I am thinking of getting a set because it seems like they would make life easier. Will the summit stirrups work with an API climber and will they interfere when I put the top and bottom together to carry them in?
Thanks


----------



## wranglerjoe1968 (Nov 20, 2007)

I love mine but I do have them on Summit stands.  They do not interfere on mine at all.  On my older Summit  They fit a little weird but still work


----------



## gadeerwoman (Nov 20, 2007)

My understanding is that they will indeed work on the apis as well as the summits.


----------



## Bruz (Nov 20, 2007)

They should have been on there from the start. I have 4 Goliaths and only 1 with the stirrups........I always carry it in and out.......The other 3 never get used. I need to buy more stirrups I guess.

Robert


----------



## toddboucher (Nov 20, 2007)

you can get API version made for that API climber at bass pro shops.
. Well I just found out that bass pro is out of them but here is the product.
www.apioutdoors.com/81222.html?cmid=api_81222


----------



## Davexx1 (Nov 24, 2007)

Stirrups are a great help on my Summit climbers.  They sure beat the old bungee cord.

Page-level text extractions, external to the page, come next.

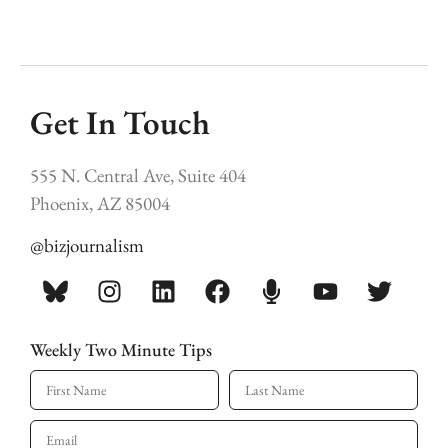
Get In Touch
555 N. Central Ave, Suite 404
Phoenix, AZ 85004
@bizjournalism
Weekly Two Minute Tips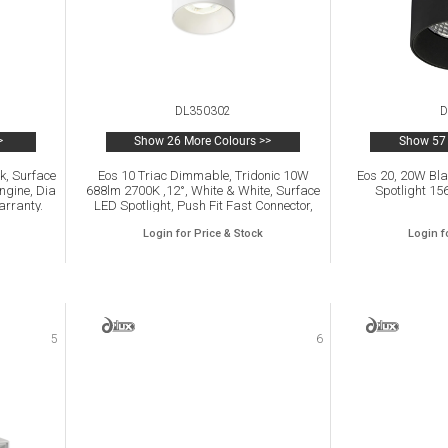
DL350302
D
>
Show 26 More Colours >>
Show 57 
k, Surface
Eos 10 Triac Dimmable, Tridonic 10W
Eos 20, 20W Bla
ngine, Dia
688lm 2700K ,12°, White & White, Surface
Spotlight 15
rranty.
LED Spotlight, Push Fit Fast Connector,
IP20, 5yrs Warranty
Login for Price & Stock
Login f
5
6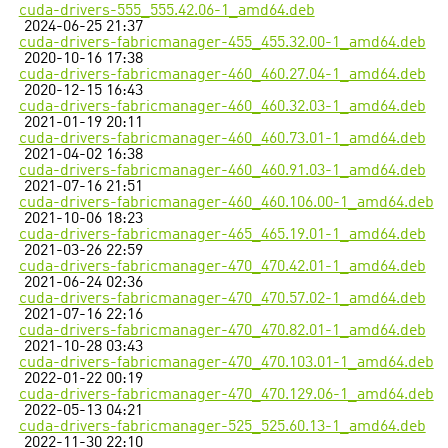
cuda-drivers-555_555.42.06-1_amd64.deb
2024-06-25 21:37
cuda-drivers-fabricmanager-455_455.32.00-1_amd64.deb
2020-10-16 17:38
cuda-drivers-fabricmanager-460_460.27.04-1_amd64.deb
2020-12-15 16:43
cuda-drivers-fabricmanager-460_460.32.03-1_amd64.deb
2021-01-19 20:11
cuda-drivers-fabricmanager-460_460.73.01-1_amd64.deb
2021-04-02 16:38
cuda-drivers-fabricmanager-460_460.91.03-1_amd64.deb
2021-07-16 21:51
cuda-drivers-fabricmanager-460_460.106.00-1_amd64.deb
2021-10-06 18:23
cuda-drivers-fabricmanager-465_465.19.01-1_amd64.deb
2021-03-26 22:59
cuda-drivers-fabricmanager-470_470.42.01-1_amd64.deb
2021-06-24 02:36
cuda-drivers-fabricmanager-470_470.57.02-1_amd64.deb
2021-07-16 22:16
cuda-drivers-fabricmanager-470_470.82.01-1_amd64.deb
2021-10-28 03:43
cuda-drivers-fabricmanager-470_470.103.01-1_amd64.deb
2022-01-22 00:19
cuda-drivers-fabricmanager-470_470.129.06-1_amd64.deb
2022-05-13 04:21
cuda-drivers-fabricmanager-525_525.60.13-1_amd64.deb
2022-11-30 22:10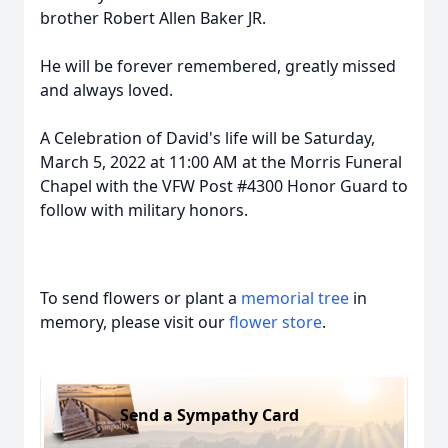
brother Robert Allen Baker JR.
He will be forever remembered, greatly missed
and always loved.
A Celebration of David's life will be Saturday,
March 5, 2022 at 11:00 AM at the Morris Funeral
Chapel with the VFW Post #4300 Honor Guard to
follow with military honors.
To send flowers or plant a
memorial tree
in
memory, please visit our
flower store
.
Send a Sympathy Card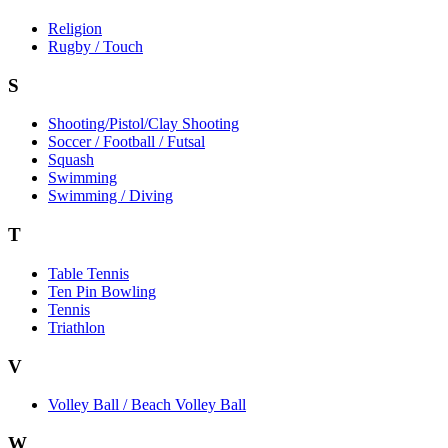
Religion
Rugby / Touch
S
Shooting/Pistol/Clay Shooting
Soccer / Football / Futsal
Squash
Swimming
Swimming / Diving
T
Table Tennis
Ten Pin Bowling
Tennis
Triathlon
V
Volley Ball / Beach Volley Ball
W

FYI, with some ingenuity you can make your own stirrup arrangement.  A piece of alum flat bar can be bent and bolted to the bottom section of about any climber stand and it works great.  Just bend the flat bar into a double "C" formation and screw or bolt to the bottom section of your stand on each end and in the middle.  Form the flat bar so that your boots fit snugly under the flat bar in each of the two "C" sections.  Attach the flat bar far enough back on the bottom section of your stand so you can easily get your boots in it but also so as to not inhibit your comfort while standing or sitting in the stand.

Dave


----------



## SWAMPFOX (Nov 24, 2007)

*JMike*

I sent you a pm about your Tree Walker.


----------



## BornToHuntAndFish (Jan 9, 2008)

Summit rapid climb stirrups work fine on my API Grandslam & Summit Viper.  Been using them on both since they 1st came out.  The new API stirrups look fine but cost more every time I've seen them.


----------



## hookedonbass (Jan 9, 2008)

JMike,

Stupid question, but how do you climb in that thing without some type of foot straps?


----------



## SWAMPFOX (Jan 9, 2008)

Bungi goes behind you heels and your toes go under the "stirrups." It works good.

I didn't know they would fit an API. I got buy me another set them since I got both a Summit and an API.

Now I got to figure a way to fit them to my original steel Summit that I bought a life time ago.


----------